Is it possible to get your brokers details to verify actual trades?
No worries. Matt Andronicus is my broker and you can get his details off my web site on the Broker page above.
What happens to the daily newsletter when you go on holidays or if you get sick?
When I go away I let my subscribers know in advance and I suspend their subscription until I return. When I'm sick I keep going. If I feel I'm not even able to do that I will send out a newsletter to manage any open positions but I wont initiate any new trades.

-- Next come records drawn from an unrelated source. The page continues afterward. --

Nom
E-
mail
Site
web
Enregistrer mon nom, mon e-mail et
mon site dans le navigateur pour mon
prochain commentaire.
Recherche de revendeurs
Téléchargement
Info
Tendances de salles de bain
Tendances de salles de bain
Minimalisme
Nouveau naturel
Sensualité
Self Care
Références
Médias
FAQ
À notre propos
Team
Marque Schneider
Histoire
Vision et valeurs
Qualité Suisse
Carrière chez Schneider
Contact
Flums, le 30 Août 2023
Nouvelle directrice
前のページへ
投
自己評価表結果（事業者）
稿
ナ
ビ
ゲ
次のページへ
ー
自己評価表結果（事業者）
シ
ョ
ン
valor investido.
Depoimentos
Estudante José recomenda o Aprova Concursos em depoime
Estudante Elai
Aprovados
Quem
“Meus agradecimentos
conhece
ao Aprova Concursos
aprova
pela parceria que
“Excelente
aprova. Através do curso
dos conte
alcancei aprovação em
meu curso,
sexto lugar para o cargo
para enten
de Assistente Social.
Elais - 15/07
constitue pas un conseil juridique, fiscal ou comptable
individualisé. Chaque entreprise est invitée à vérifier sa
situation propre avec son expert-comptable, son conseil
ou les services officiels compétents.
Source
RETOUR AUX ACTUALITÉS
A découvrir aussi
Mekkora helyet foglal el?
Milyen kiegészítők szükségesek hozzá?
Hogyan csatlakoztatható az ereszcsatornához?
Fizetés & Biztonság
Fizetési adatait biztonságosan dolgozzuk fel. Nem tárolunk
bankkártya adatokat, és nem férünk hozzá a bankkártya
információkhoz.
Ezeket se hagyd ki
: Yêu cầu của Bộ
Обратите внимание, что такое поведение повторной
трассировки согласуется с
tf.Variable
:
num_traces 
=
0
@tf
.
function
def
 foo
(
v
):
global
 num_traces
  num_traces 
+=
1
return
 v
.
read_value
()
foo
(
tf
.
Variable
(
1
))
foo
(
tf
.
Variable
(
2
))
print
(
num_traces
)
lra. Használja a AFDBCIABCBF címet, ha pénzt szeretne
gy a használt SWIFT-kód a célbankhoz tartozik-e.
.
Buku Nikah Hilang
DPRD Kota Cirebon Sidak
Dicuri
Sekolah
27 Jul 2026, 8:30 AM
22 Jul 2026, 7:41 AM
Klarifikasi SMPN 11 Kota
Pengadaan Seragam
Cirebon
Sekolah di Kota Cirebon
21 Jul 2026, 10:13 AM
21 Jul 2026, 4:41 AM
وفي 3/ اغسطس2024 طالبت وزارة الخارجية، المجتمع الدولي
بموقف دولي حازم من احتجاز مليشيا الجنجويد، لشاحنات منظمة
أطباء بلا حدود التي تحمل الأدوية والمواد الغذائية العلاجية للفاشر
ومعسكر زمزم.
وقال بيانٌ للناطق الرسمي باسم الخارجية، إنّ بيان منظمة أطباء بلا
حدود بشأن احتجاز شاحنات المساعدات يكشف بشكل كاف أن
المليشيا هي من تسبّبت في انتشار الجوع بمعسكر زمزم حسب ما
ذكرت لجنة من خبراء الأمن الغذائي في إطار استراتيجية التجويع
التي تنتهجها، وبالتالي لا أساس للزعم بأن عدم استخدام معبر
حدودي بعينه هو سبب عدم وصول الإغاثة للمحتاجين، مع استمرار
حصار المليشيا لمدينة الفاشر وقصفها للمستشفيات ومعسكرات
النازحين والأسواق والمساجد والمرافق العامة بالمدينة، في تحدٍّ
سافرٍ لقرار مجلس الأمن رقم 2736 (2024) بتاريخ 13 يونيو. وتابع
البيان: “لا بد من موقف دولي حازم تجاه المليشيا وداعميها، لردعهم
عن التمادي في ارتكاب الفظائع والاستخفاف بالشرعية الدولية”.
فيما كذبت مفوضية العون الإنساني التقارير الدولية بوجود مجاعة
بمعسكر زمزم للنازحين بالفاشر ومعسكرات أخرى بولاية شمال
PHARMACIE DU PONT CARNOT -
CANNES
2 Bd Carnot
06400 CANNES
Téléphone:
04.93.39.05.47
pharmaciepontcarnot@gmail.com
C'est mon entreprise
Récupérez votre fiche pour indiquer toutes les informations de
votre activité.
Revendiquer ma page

My situation is - I’m an institutional only ASX broker, traded equities for years, dabbled with bonds + SPI. Your alert came along at a point I’m looking to diversify (primarily commodities/currencies). Although I watch markets all day I can’t be on the phone to brokers, I would need to setup an a/c with a futures broker who had some software where I could set and forget orders on markets which trade in my time zone (and I’d probably have my wife do this at home). Can you recommend a broker who would have the right software?
Firstly I'm not sure whether going with a broker who has the software to allow you to set and forget is the way to go?
I suppose the ultimate electronic broker you can use is Interactive Broker (IB) who have the most competitive brokerage and they allow third party applications which plug into IB's order execution software. These 3rd party applications allow you to set and forget ... if you can work them out!
Now it all sounds perfect.
I have used IB years ago and they were fantastic, however it takes some courage to set and forget. The are no issues when the world operates perfectly. Your PC will never go down, it'll be on 24 hours a day. It will never receive a virus. IB's Asian Server in Hong Kong similarly will never go off line when you have an open position and Telstra's telephone exchanges will never experience interruptions etc, etc.
Can you see where I'm going with this?
I suppose it depends on how brave you want to be. However you can always bet that when you have a large position on Murphy's Law will strike and you'll receive a huge bite on the backside! Your PC may become infected, your brokers' server may go off line etc. etc.
So my general advice is not to be too worried about going electronic. As you know my orders are involved and I think you or your wife will have more peace of mind when the order is handed over to a human broker - an old fashion Client Advisor.
I personally use a Client Advisor.
For a list of brokers who are familiar with IndexALERT you can click on the Brokers link above.
Btw I don't receive any benefit from suggesting certain brokers. I do it because I know they can execute my types of orders.